Some academics argue that this idea shouldn’t be controversial, because what the agency would be doing amounts to data entry. “Pre-populating a return for these kinds of taxpayers that we're talking about, low- and middle-income taxpayers who take the standard deduction, who don't have mortgage interests or if they do they don't have enough itemized deductions to actually itemize, which is 70 percent of taxpayers, that is just scrivener’s work,” says Dennis Ventry, a professor at UC Davis School of Law. He adds, “It's not [a] sophisticated tax practice that requires paying a cent for. Taxpayers should not have to pay for that kind of work and the government is in the perfect position to actually go ahead and do that for the taxpayers.”
And as for those concerned that the IRS would start secretly extracting additional tax revenues, Bankman says that it’s easy enough to take those forms to a tax preparer or accountant. “If the private companies say, 'We're doing more for you than the government. We're adding value,' that's great—just like your accountant can say that,” he says.

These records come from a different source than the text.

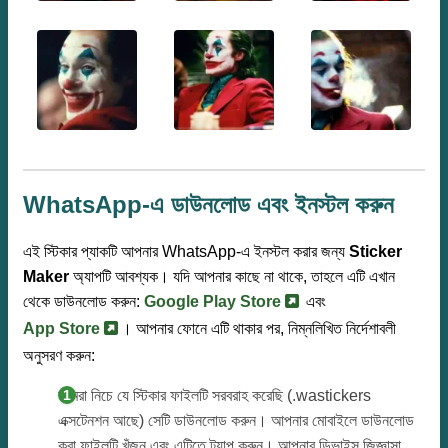
WhatsApp-এ ডাউনলোড এবং ইনস্টল করুন
এই স্টিকার প্যাকটি আপনার WhatsApp-এ ইনস্টল করার জন্য
Sticker
Maker
অ্যাপটি আবশ্যক। যদি আপনার কাছে না থাকে, তাহলে এটি এখান
থেকে ডাউনলোড করুন:
Google Play Store
এবং
App Store
। আপনার ফোনে এটি থাকার পর, নিম্নলিখিত নির্দেশাবলী
অনুসরণ করুন:
আমরা নিচে যে স্টিকার ফাইলটি সরবরাহ করেছি (.wastickers
এক্সটেনশন আছে) সেটি ডাউনলোড করুন। আপনার মোবাইলে ডাউনলোড
করা ফাইলটি খুঁজুন এবং এটিতে ট্যাপ করুন। আপনার ডিভাইস জিজ্ঞাসা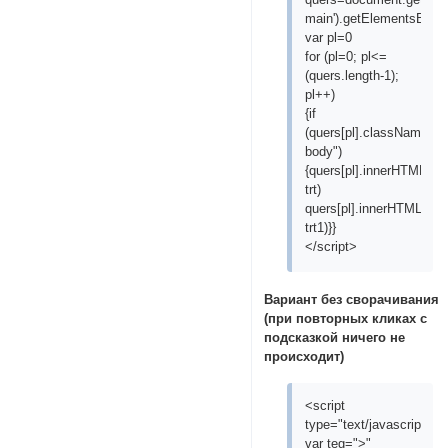
main').getElementsByTa
var pl=0
for (pl=0; pl<=
(quers.length-1);
pl++)
{if
(quers[pl].className=="
body")
{quers[pl].innerHTML=que
trt)
quers[pl].innerHTML=quer
trt1)}}
</script>
Вариант без сворачивания
(при повторных кликах с
подсказкой ничего не
происходит)
<script
type="text/javascript">
var teg=">"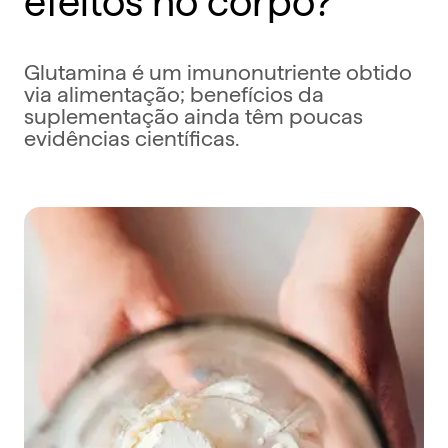
Glutamina é um imunonutriente obtido
via alimentação; benefícios da
suplementação ainda têm poucas
evidências científicas.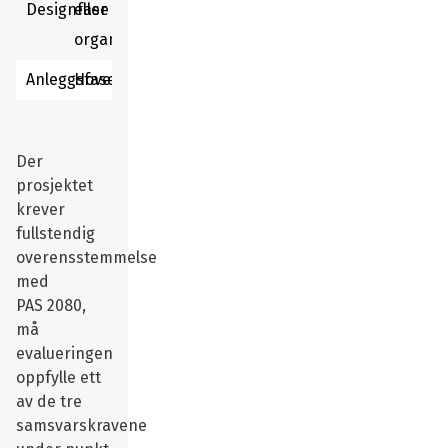
Designfase
eller
organisasjon(er)
Anleggsfase
Hovedentreprenør
Der
prosjektet
krever
fullstendig
overensstemmelse
med
PAS 2080,
må
evalueringen
oppfylle ett
av de tre
samsvarskravene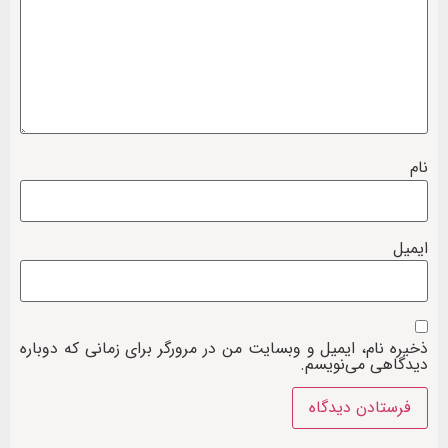
نام
ایمیل
ذخیره نام، ایمیل و وبسایت من در مرورگر برای زمانی که دوباره
دیدگاهی می‌نویسم.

Currently, both Democratic presidential candidates have voiced support for Warren’s bill. And while the program would cost taxpayers money, the net savings could be huge. Austan Goolsbee, the former chairman of Obama’s Council of Economic Advisors and a professor at the University of Chicago’s Booth School of Business, estimated in 2006 that return-free filing would save American taxpayers $2 billion. Further, once such a program is set up, the maintenance costs would be low: According to the California Franchise Tax Board, CalFile’s annual costs are about $100,000, which goes toward updating the program in accordance with any new tax legislation, and saves the state over half a million dollars a year. (For comparison, the private-sector tax-prep industry is estimated to bring in $10 billion in revenue every year.)
“What we know is that given the choice, people really like [return-free filing] … The people who used this in California loved it,” says Bankman. “I think it's a blueprint for where the government is going to go, should go in the future, and sooner or later will get there. Because it's just too stupid for us all to spend the equivalent of $50 billion a year filing our individual income taxes.”